▶ _What the task asks_: Repeat, exactly as written, the line containing "Page size: 1241x1754." and each line after it through the end of the data.

--- Exercise data ---

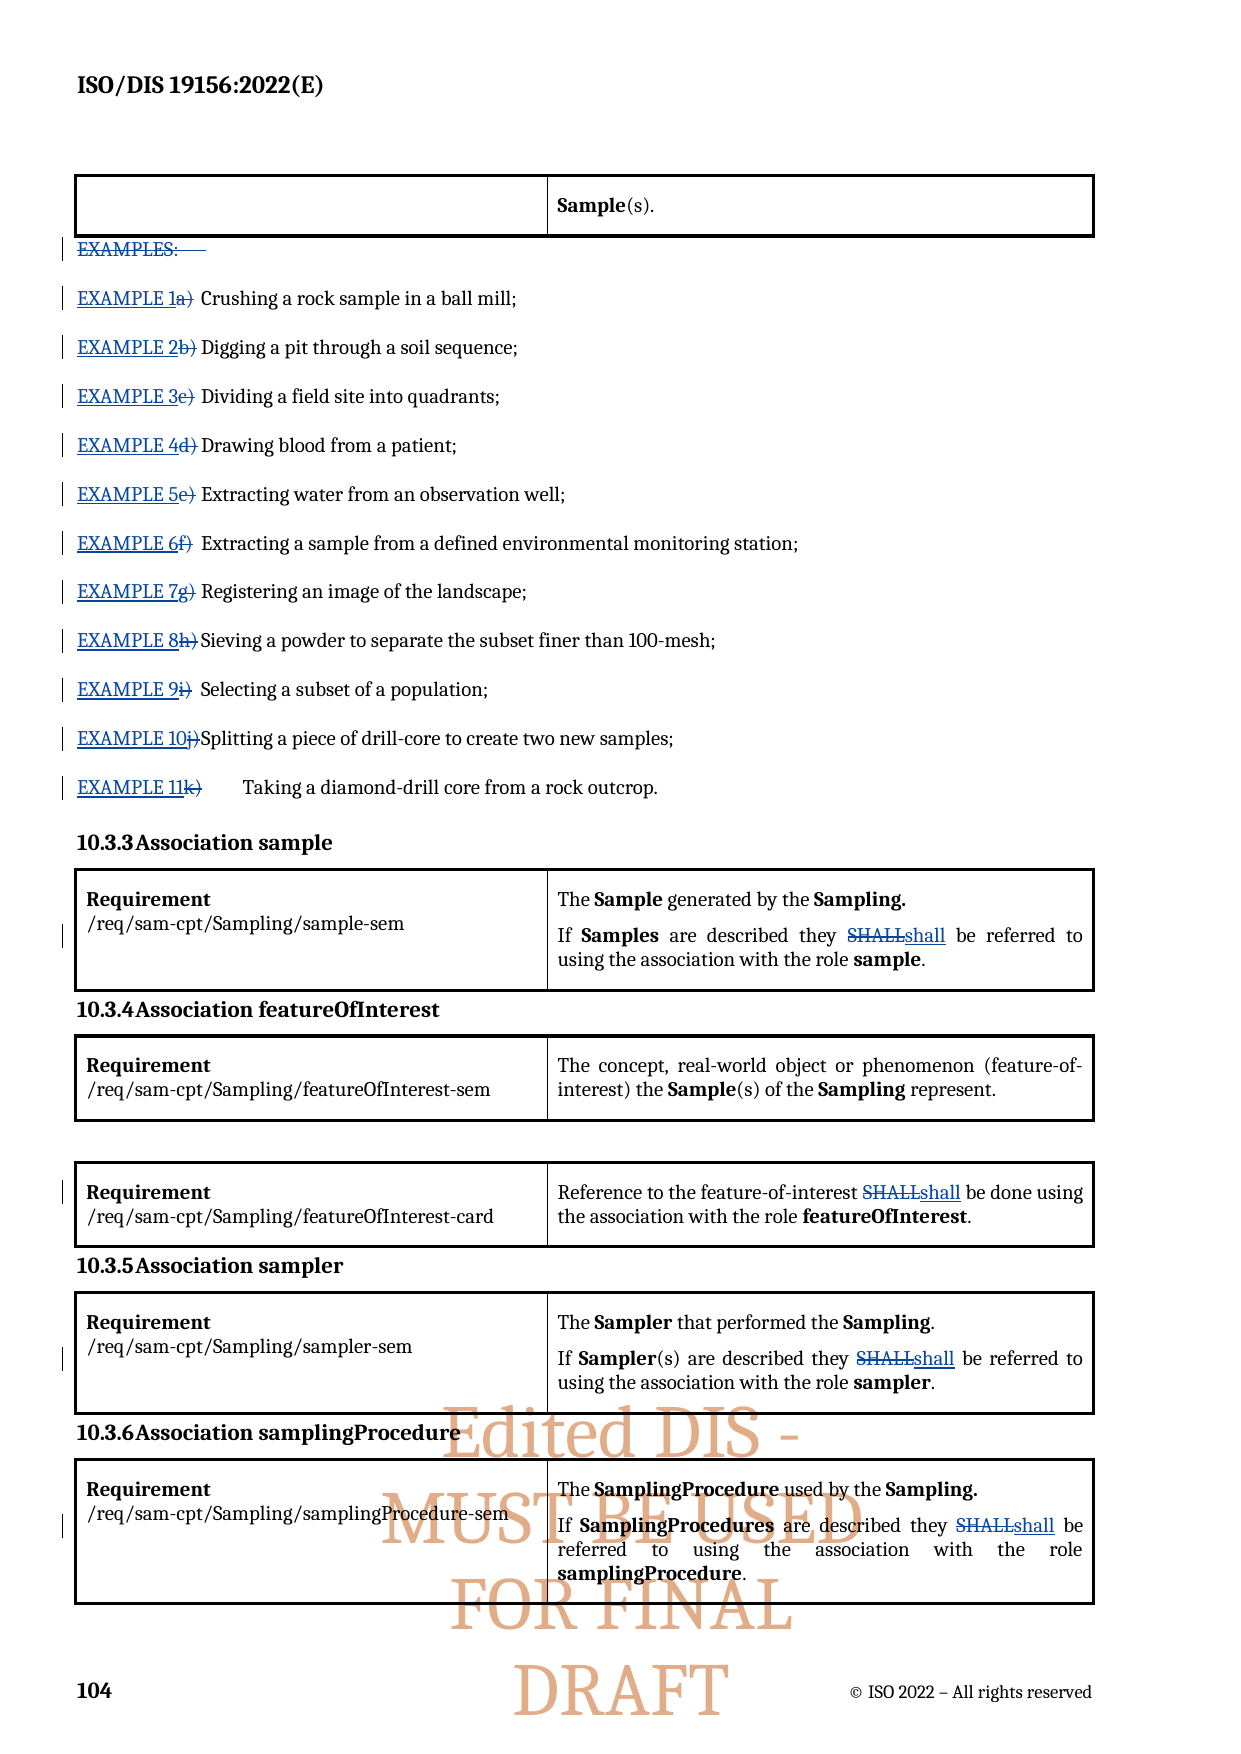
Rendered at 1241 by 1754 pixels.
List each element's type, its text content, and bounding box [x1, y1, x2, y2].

list Registering an image of the landscape; [77, 580, 1092, 604]
subtitle Association featureOfInterest [77, 998, 1092, 1022]
list Crushing a rock sample in a ball mill; [77, 286, 1092, 310]
subtitle Association sample [77, 831, 1092, 855]
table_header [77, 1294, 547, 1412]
list Digging a pit through a soil sequence; [77, 335, 1092, 359]
subtitle Association samplingProcedure [77, 1421, 1092, 1445]
list Extracting water from an observation well; [77, 482, 1092, 506]
list Extracting a sample from a defined environmental monitoring station; [77, 531, 1092, 555]
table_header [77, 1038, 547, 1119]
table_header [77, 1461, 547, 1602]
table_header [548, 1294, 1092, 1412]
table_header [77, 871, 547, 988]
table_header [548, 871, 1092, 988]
list Taking a diamond-drill core from a rock outcrop. [77, 776, 1092, 800]
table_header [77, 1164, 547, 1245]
list Splitting a piece of drill-core to create two new samples; [77, 727, 1092, 751]
list Selecting a subset of a population; [77, 678, 1092, 702]
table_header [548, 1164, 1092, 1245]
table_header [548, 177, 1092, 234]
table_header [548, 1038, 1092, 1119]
subtitle Association sampler [77, 1254, 1092, 1278]
list Drawing blood from a patient; [77, 433, 1092, 457]
list Sieving a powder to separate the subset finer than 100-mesh; [77, 629, 1092, 653]
list Dividing a field site into quadrants; [77, 384, 1092, 408]
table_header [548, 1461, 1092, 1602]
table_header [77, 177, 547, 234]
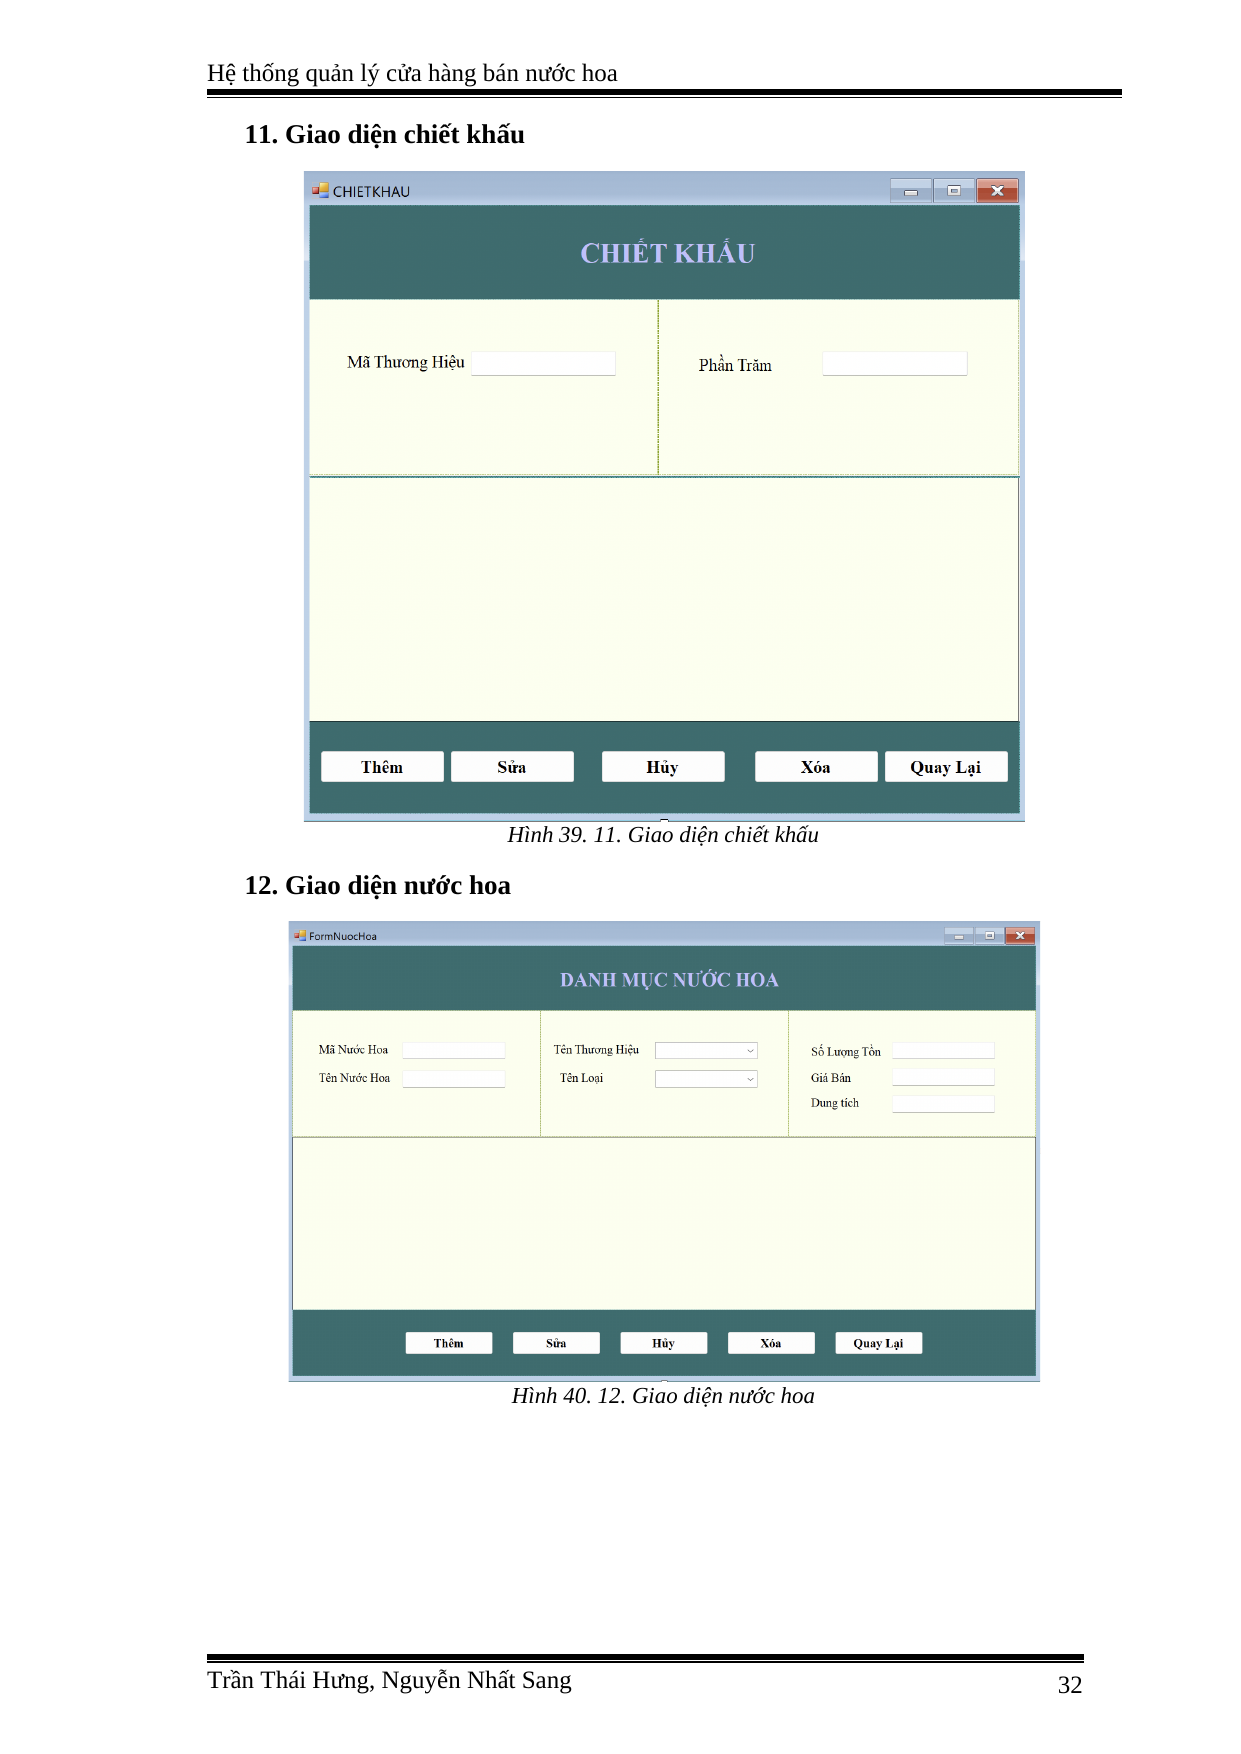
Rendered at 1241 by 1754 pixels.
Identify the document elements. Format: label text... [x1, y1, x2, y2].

text Hình 40. 12. Giao diện nước hoa [207, 1382, 1122, 1408]
text Hình 39. 11. Giao diện chiết khấu [207, 822, 1122, 848]
picture [303, 171, 1025, 822]
picture [288, 921, 1041, 1382]
text Giao diện chiết khấu [244, 118, 1122, 149]
text Giao diện nước hoa [244, 869, 1122, 900]
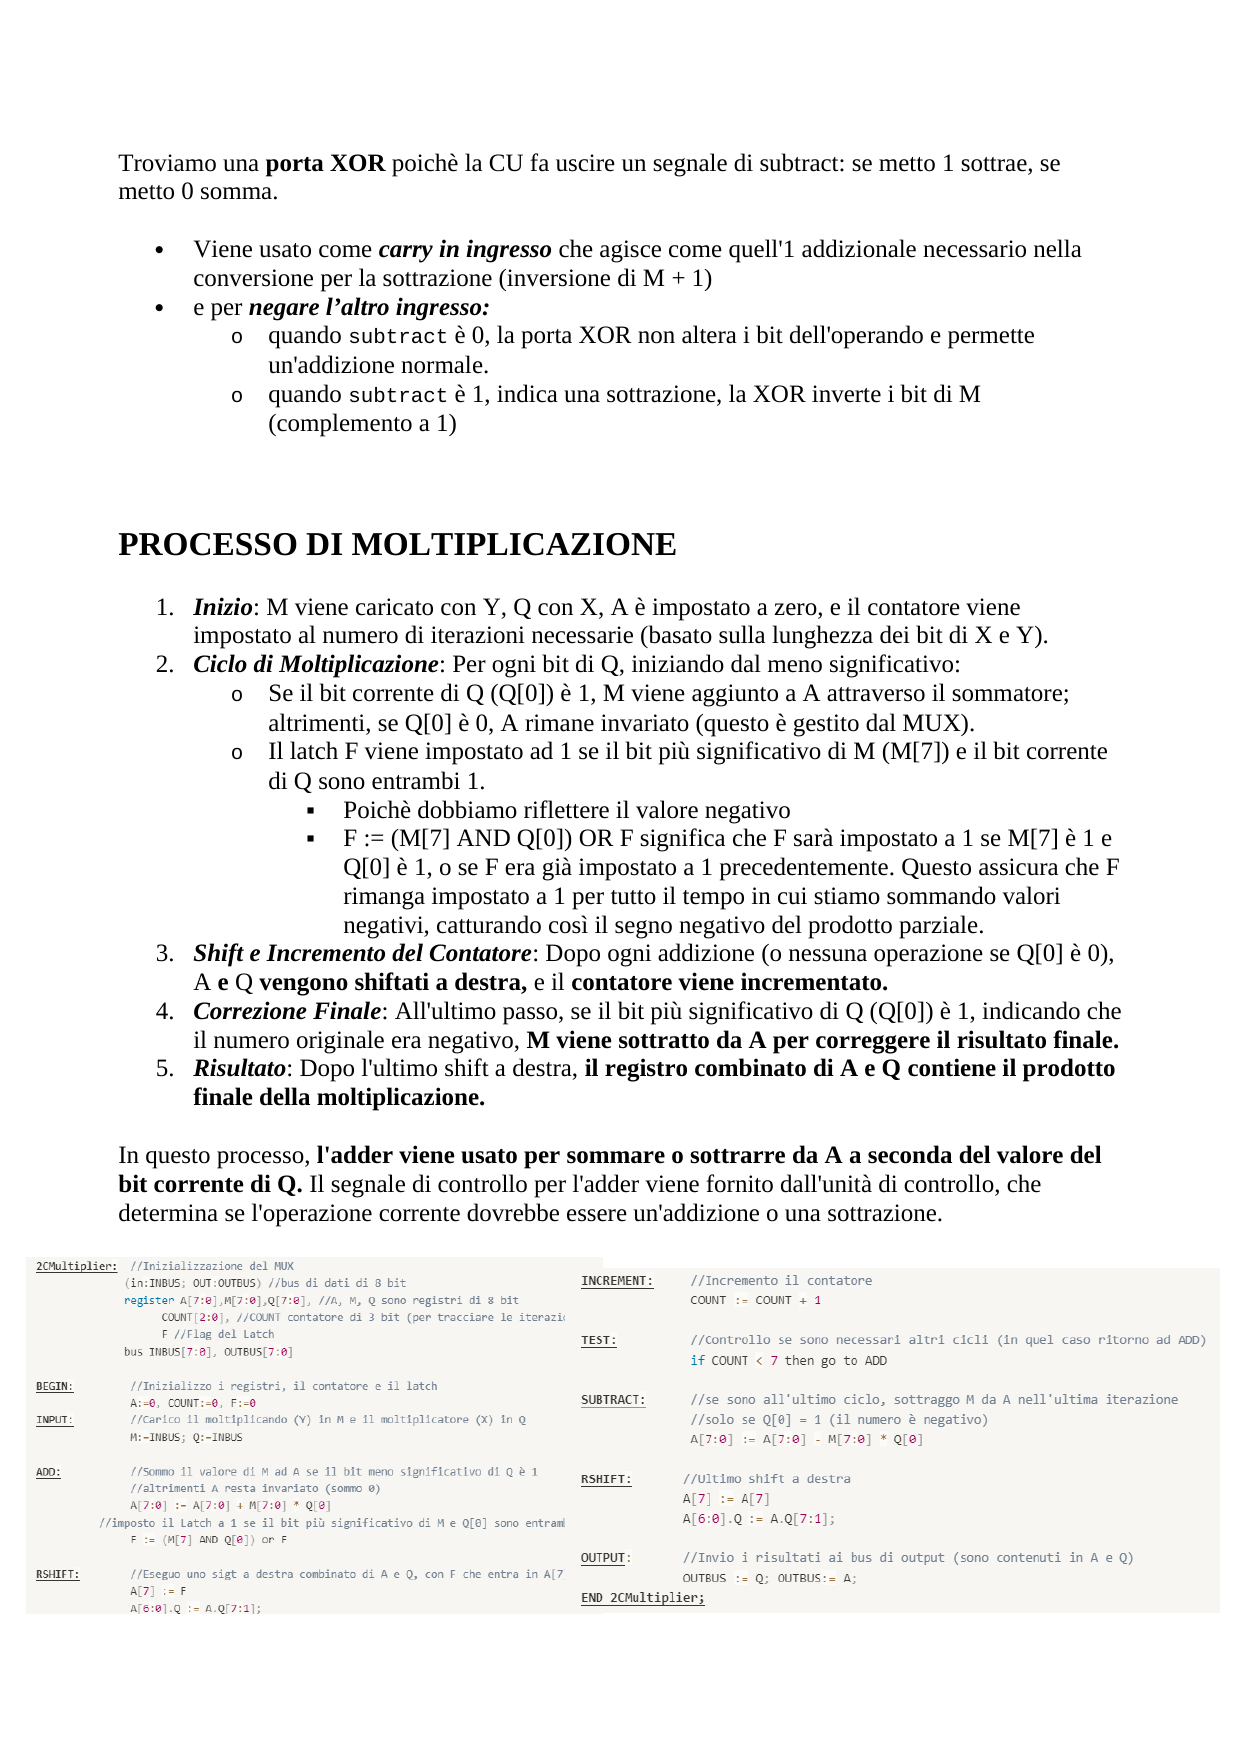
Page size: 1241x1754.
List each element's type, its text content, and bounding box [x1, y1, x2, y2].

---

▶ _Task output_:
Page size: 1241x1754.
List each element's type, its text content, and bounding box [x1, y1, x2, y2].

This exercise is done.